22.7.10

El Manhattan

A la vuelta de la esquina está un trocito de Nueva York. Lo mismo podría ser una fotografía. O lo mismo es una isla. O una suave brisa. Ahí está un bar —llamémoslo así— donde todos se encuentran con todos. Un lugar de los que apenas quedan. Allí cualquiera es un buen cliente. Cada vez que yo iba, tenía que pagar algo. Entrar allí es viajar de noche, recorrer mil kilómetros en la noche de la música. Todas las canciones suenan ahí de manera diferente con un delicadísimo roce. Ni tú mismo puedes ser como fuiste.


La pareja de enfrente ya no hablaba. La edad acentuaba la diferencia entre ellos y yo. El camarero tomó una servilleta blanca, la hizo chasquear como un latiguillo hasta envolverse la mano, luego tomó una botella de champán y como un maestro de ceremonias llenó dos copas mientras la banda, al otro lado de la barra y del tiempo, tocaba I Cover the Waterfront de Lester Young. El interior no era muy oscuro, pero evidentemente era oscuro y no había mucha gente. Nunca hay mucha gente.

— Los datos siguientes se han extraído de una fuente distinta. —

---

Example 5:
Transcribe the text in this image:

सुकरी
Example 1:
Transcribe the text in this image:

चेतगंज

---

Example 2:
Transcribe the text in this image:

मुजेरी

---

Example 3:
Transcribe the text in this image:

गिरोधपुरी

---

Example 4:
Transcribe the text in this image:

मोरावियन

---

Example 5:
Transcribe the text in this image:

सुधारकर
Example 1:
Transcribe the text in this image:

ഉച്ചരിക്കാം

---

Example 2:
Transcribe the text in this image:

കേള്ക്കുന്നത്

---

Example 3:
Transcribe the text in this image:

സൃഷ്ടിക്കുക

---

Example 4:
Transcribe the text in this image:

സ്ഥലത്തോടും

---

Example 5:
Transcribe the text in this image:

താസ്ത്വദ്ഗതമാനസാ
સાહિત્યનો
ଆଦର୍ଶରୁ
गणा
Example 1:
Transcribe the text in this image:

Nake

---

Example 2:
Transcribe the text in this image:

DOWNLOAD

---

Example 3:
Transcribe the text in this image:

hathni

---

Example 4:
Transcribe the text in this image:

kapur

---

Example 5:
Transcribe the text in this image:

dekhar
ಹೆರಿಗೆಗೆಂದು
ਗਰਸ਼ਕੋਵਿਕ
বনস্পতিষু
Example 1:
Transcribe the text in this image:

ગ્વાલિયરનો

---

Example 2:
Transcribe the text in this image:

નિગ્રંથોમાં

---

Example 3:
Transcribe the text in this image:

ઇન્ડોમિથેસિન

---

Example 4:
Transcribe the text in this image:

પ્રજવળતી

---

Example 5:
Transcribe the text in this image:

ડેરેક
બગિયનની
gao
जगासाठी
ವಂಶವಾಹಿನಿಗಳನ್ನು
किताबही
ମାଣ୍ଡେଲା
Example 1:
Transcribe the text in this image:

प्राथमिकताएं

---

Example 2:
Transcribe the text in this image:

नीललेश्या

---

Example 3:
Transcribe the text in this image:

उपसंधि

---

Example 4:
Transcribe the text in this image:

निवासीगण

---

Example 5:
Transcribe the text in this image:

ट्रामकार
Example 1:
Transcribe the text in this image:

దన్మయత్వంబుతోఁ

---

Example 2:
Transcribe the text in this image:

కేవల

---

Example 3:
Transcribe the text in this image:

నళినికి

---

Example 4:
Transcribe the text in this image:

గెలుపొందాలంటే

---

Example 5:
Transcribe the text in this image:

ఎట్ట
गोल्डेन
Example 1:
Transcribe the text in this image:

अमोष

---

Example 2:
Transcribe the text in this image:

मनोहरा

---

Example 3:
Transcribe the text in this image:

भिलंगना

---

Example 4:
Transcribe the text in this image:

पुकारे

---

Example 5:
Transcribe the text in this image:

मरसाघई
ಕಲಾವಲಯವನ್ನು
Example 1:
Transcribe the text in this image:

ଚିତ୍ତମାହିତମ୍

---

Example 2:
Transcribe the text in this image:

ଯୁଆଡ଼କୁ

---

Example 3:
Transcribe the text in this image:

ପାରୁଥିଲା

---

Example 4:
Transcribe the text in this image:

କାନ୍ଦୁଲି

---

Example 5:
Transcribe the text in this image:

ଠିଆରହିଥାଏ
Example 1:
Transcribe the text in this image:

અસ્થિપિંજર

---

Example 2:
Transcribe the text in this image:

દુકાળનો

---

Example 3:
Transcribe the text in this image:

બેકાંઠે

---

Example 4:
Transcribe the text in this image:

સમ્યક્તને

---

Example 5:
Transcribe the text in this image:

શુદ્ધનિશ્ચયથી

Las miradas, con mayor o menor grado de disimulo, siempre convergen en Miguel. Todos parecen conocerle desde la más tierna infancia. Miguel sirve un copa con la sonrisa feliz y repetidos gestos de asentimiento que parecen decir: hola, queridos amigos, adiós, queridos amigos, etcétera. Miguel, que es muy discreto, se vuelve sobre sí mismo canturreando en voz baja, elegante de chaleco y pajarita, agazapado en su rincón de la barra, en su vida, un lugar encantador, su castillo de música. Estamos en el Manhattan, número cuarenta de la calle Olite.

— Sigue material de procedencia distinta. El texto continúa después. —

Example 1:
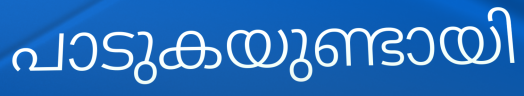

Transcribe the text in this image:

പാടുകയുണ്ടായി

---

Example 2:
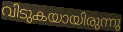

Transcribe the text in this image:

വിടുകയായിരുന്നു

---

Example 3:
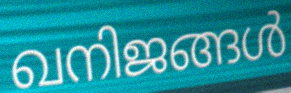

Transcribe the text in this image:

ഖനിജങ്ങൾ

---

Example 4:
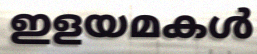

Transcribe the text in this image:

ഇളയമകൾ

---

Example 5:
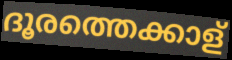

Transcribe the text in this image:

ദൂരത്തെക്കാള്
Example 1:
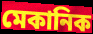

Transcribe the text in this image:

মেকানিক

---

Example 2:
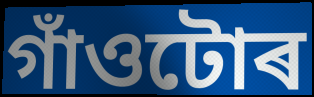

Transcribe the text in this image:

গাঁওটোৰ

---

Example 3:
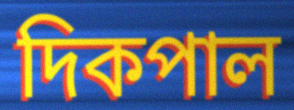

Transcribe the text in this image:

দিকপাল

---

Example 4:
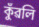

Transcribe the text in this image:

কুঁৱলি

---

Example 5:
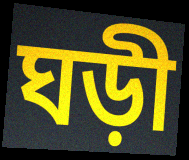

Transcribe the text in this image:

ঘড়ী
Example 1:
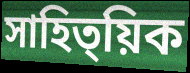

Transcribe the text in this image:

সাহিত্য়িক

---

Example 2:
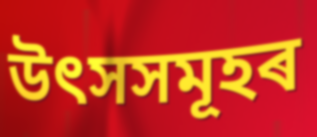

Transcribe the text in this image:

উৎসসমূহৰ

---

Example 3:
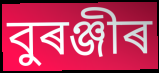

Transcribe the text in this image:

বুৰঞ্জীৰ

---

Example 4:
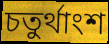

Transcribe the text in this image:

চতুৰ্থাংশ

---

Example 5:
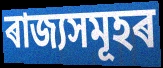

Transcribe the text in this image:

ৰাজ্যসমূহৰ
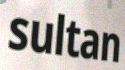
sultan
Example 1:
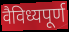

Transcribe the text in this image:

वैविध्यपूर्ण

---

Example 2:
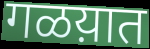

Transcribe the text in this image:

गळय़ात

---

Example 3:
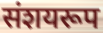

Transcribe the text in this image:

संशयरूप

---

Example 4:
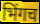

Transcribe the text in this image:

भिंगच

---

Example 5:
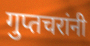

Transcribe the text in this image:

गुप्तचरांनी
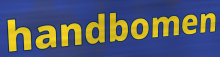
handbomen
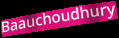
Baauchoudhury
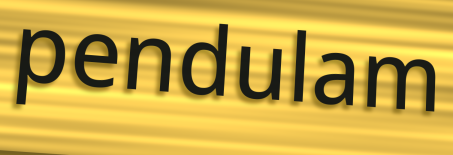
pendulam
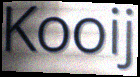
Kooij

Miguel es... no sé cómo decirlo. Tal vez más delgado en la oscuridad del lugar, pero en realidad no es tan delgado. Tal vez más callado, pero me bastaron un puñado de visitas para arrancar en la conversación y darme cuenta de que tampoco era más callado. Puede que tuviera los ojos pequeños. Casi todas las personas de mediana edad tienen los ojos pequeños. Y los barman, más. Un barman o un camarero de toda la vida. Puede que tuviera la cara entera un poco más redonda, como si estuviera, igual que antes, arrobado, atento y otra vez en un segundo plano, canturreando alguna canción como un hombre muy simpático y muy solo, o puede que no. Un hombre que atendía la barra bajo una oscuridad agavillada por centellas de luz acaramelada.

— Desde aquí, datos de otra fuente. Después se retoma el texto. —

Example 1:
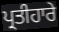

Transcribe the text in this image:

ਪ੍ਰਤੀਹਾਰੇ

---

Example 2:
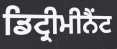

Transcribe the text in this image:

ਡਿਟ੍ਰੀਮੀਨੈਂਟ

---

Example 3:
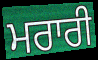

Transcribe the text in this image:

ਮਰਾਰੀ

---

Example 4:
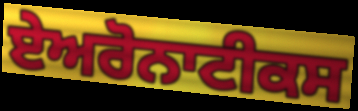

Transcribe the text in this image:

ਏਅਰੋਨਾਟੀਕਸ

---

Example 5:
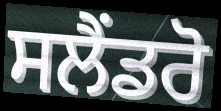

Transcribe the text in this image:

ਸਲੈਂਡਰੋ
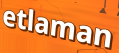
etlaman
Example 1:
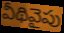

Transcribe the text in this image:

వీథివైపు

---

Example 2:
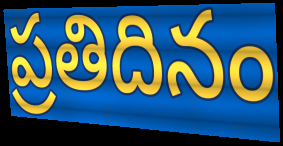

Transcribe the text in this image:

ప్రతిదినం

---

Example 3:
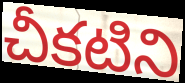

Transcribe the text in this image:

చీకటిని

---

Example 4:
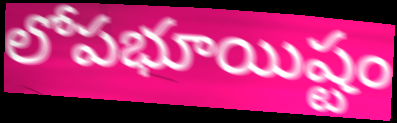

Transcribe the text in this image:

లోపభూయిష్టం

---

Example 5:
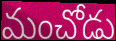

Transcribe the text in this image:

మంచోడు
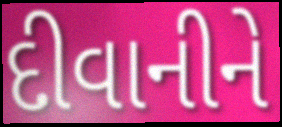
દીવાનીને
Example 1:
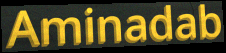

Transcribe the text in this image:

Aminadab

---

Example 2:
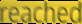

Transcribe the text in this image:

reached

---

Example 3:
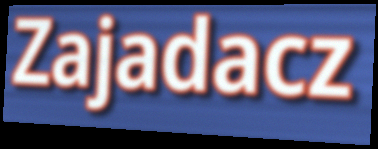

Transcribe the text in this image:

Zajadacz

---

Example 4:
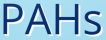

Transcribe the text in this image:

PAHs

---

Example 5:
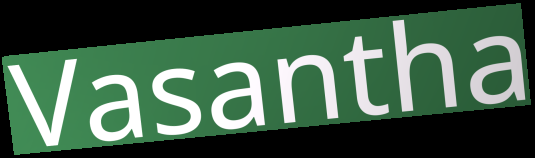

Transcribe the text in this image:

Vasantha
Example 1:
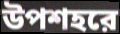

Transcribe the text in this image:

উপশহরে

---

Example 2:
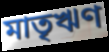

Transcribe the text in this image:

মাতৃঋণ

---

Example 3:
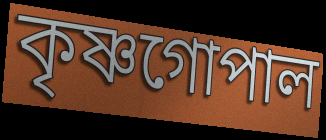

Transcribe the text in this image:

কৃষ্ণগোপাল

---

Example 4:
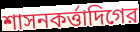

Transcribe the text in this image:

শাসনকর্ত্তাদিগের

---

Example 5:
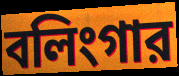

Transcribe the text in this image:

বলিংগার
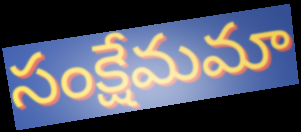
సంక్షేమమా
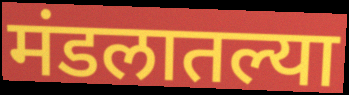
मंडलातल्या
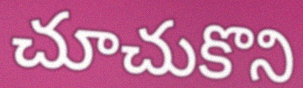
చూచుకొని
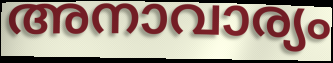
അനാവാര്യം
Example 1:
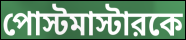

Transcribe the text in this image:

পোস্টমাস্টারকে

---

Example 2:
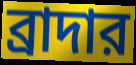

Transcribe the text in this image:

ব্রাদার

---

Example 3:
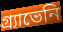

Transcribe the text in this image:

গ্র্যাভেনি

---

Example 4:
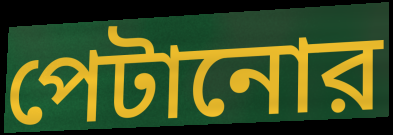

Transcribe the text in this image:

পেটানোর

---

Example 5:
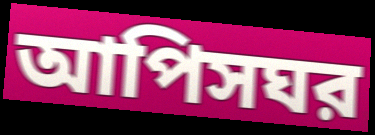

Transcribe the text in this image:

আপিসঘর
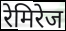
रेमिरेज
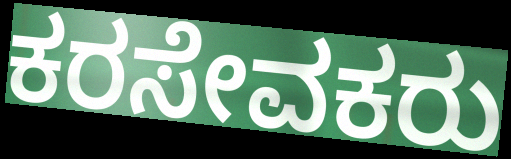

El Manhattan no es ni un bar ni una cafetería, es más que todo eso: un lugar por el que merece la pena pagar y beber y llorar. Un lugar que te pide que te quedes allí hasta el fin de la noche, a esa hora en que el día es un fantasma magnífico, viejo y solitario, penetrado por la bruma de una isla. No sé qué isla, pero una isla al fin y al cabo.